This post contains mention of products provided to me by Avery. All opinions are 100% mine.
When I was going through school, I had a gigantic blue-jean three ring binder that zipped on the side. It had embroidered butterflies on the front and I had threaded a length of keychain through the spine to support the 15 or so keychains I left hanging from it. (Among my favorites were a mini working Rubik’s cube and a mini magnet scrabble game and board.)
This one place held my entire scholastic life. My homework, my handouts, my day planner and -most importantly- my doodles. There was crumpled paper shoved in every nook and cranny, home-made construction paper dividers for class subjects, and the front bulged from being stretched to accommodate a pencil case with every color of jelly ink pens.
Since those days I’ve grown up a bit, lost my affinity for keychains, (but not doodles!) and graduated to a more sophisticated life-planner system. But when my 14 year old sister Kristy asked me how she could best prepare for her first year in high school, my first thought was of my blue-jean binder.

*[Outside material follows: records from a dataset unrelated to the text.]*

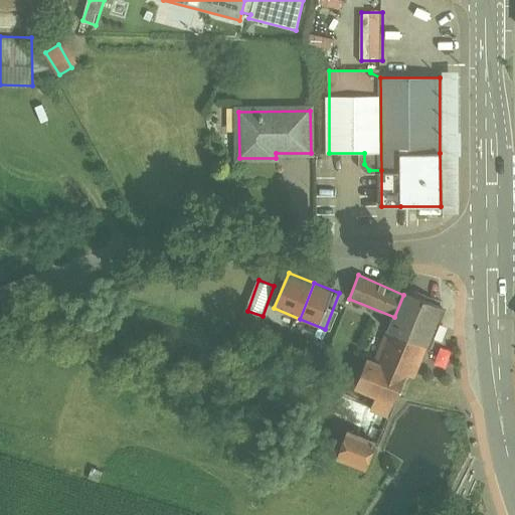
[(442,309),(404,293),(403,295),(394,317),(388,330),(389,331),(426,347),(430,348),(433,339),(431,338),(442,309)]
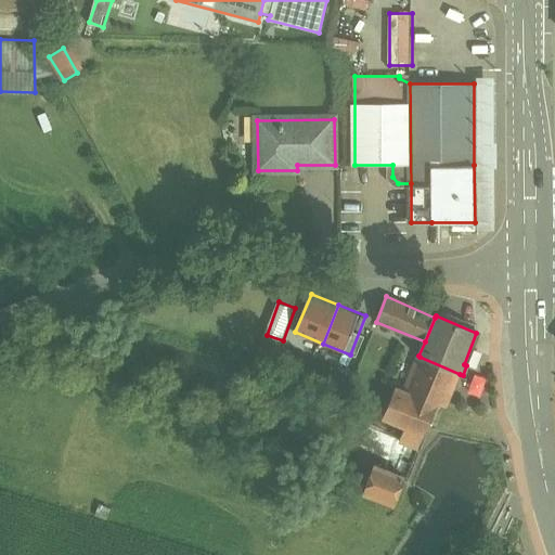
[(460,374),(420,357),(405,390),(437,404),(446,409),(460,374)]
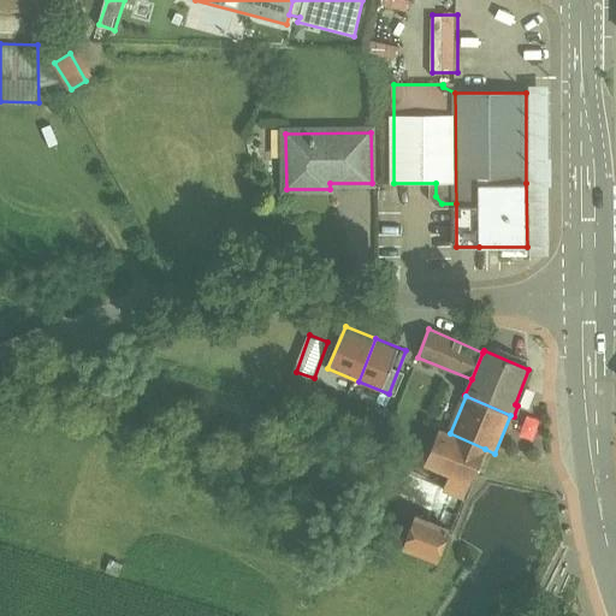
[(450,433),(440,428),(426,463),(455,475),(472,481),(485,449),(450,433)]
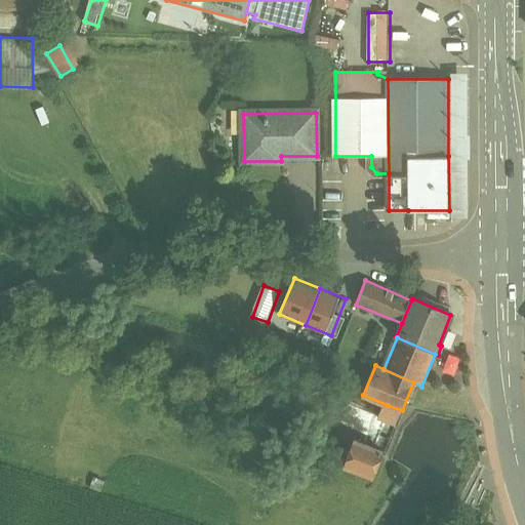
[(402,410),(388,405),(381,418),(397,426),(403,410),(402,410)]
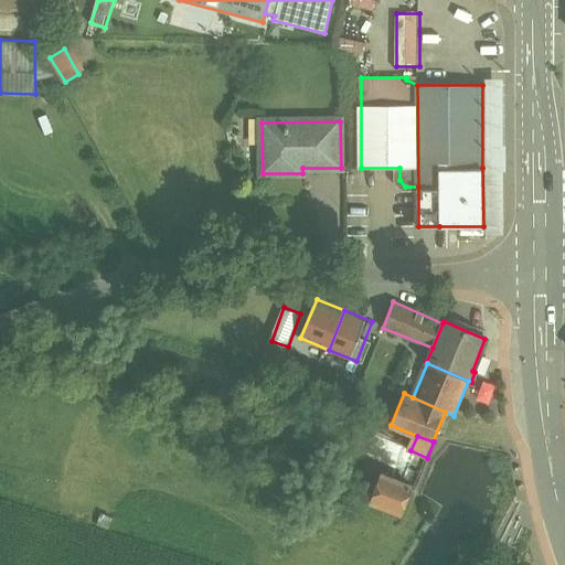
[(413,488),(382,476),(371,503),(402,515),(413,488)]
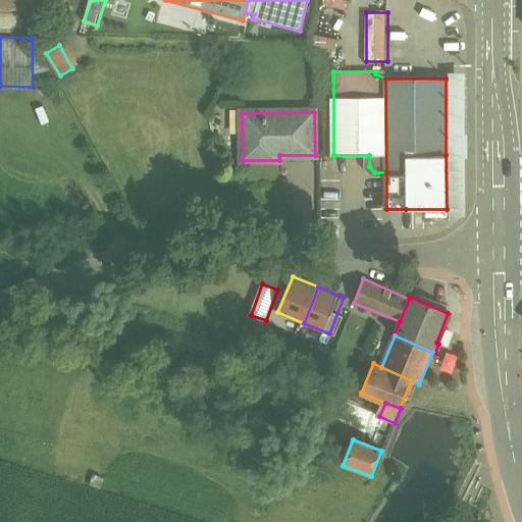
All buildings are outlined.
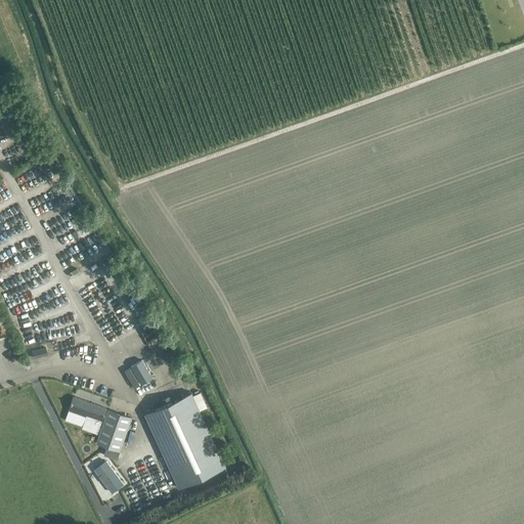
[(34,358),(47,354),(46,347),(33,351),(34,358)]
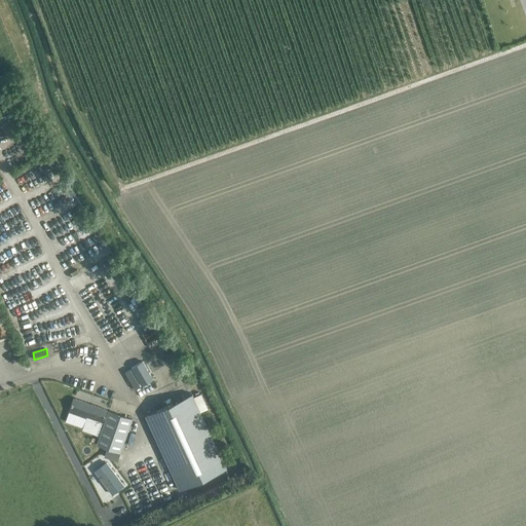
[(180,489),(226,467),(192,393),(145,415),(180,489)]
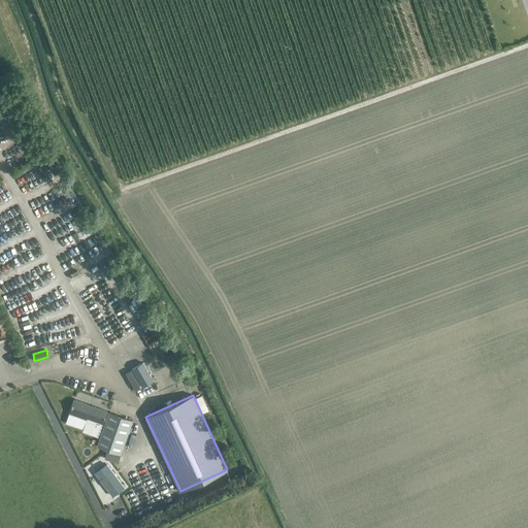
[(98,436),(102,424),(107,411),(73,399),(69,413),(87,419),(83,431),(98,436)]
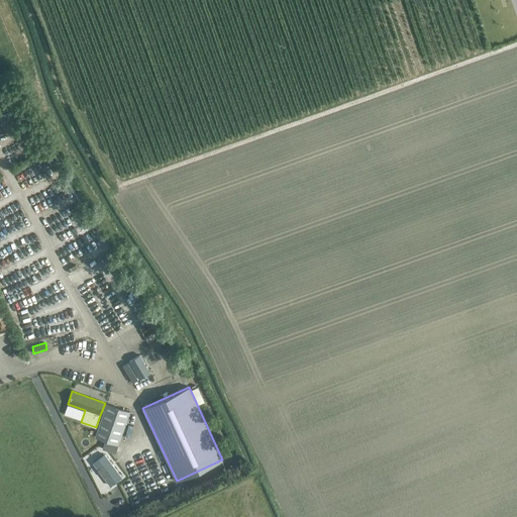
[(118,445),(129,411),(107,403),(95,437),(118,445)]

As a Graphic Designer, one could say my whole job is just a means of organizing information. And, I’m sure you’re all familiar with my penchant and passion for planner design, as noted in my Modular Planners and June – June Student Planners, and June-June Junior Planners. So when Avery gifted me a box of binders, dividers, and other fancy organization stuff, I knew exactly what I was going to do. I set out to answer my sister’s question: how to organize for school.
There is a lot to be said about different learning styles, and a child’s natural tendency towards neatness or disorganization, but there are a few constants that I decided to focus on. These are:
- Students will always have handouts
- Students will always need to take notes/have scratch paper
- Students will always have a to-do list
According to this article in the New York Times Blog, students should have a binder for each subject, and a convenient place to store their to-do lists. I think that is spot-on. The giant binder of my youth was huge and heavy. Every subject was crammed into the 2inch spine and nothing had a place of its own. I’m encouraging my sister to dedicate one binder to each of her class periods. This is where her handouts will go and where she will keep notes related to each class. While it will require a trip to her locker after each period, she won’t be lugging around the weight of 6 classes everywhere.
But what about that ever-present homework/to-do list? What about the constant fear of “Oh no! I left my binder in my locker!?” when the instructor asks for last night’s homework? What about the doodles? Where do those go?
I was so tickled with I opened my box of supplies from Avery, that I called my sister up on the webcam and opened everything for her. She was not nearly as interested in office-supplies and paper products as I am, but she realized the potential they held in making her life easier. Particularly the small sized binder.
I spent some time playing with what Avery sent, and ended up with this amazing, small sized catch-all binder. This is where Kristy will keep her completed homework assignments and papers for Mom (in convenient pouches), her weekly task list (using the template from my DIY notepad), and oodles of lined note paper and blank sketch paper, all kept neatly separate by the small sized colorful dividers. Its small enough that it won’t be a burden and can accompany her to every class, lunch, and home regardless of homework.
Oh, and let’s not forget that the lynchpin of any school binder is how it looks. I cooked up some full page and half page custom printables for Kristy (and you!) to edit and print to go in the binders. Use them as cover images, as section pages or anything else! They also match my line of Modular Planners, so there is potential to make a custom cover for this year’s planner!
So, are you ready for school? Did you have an awesome blue-jean (or other totally rad) binder like I did as a child? Tell me I’m not the only nerd here!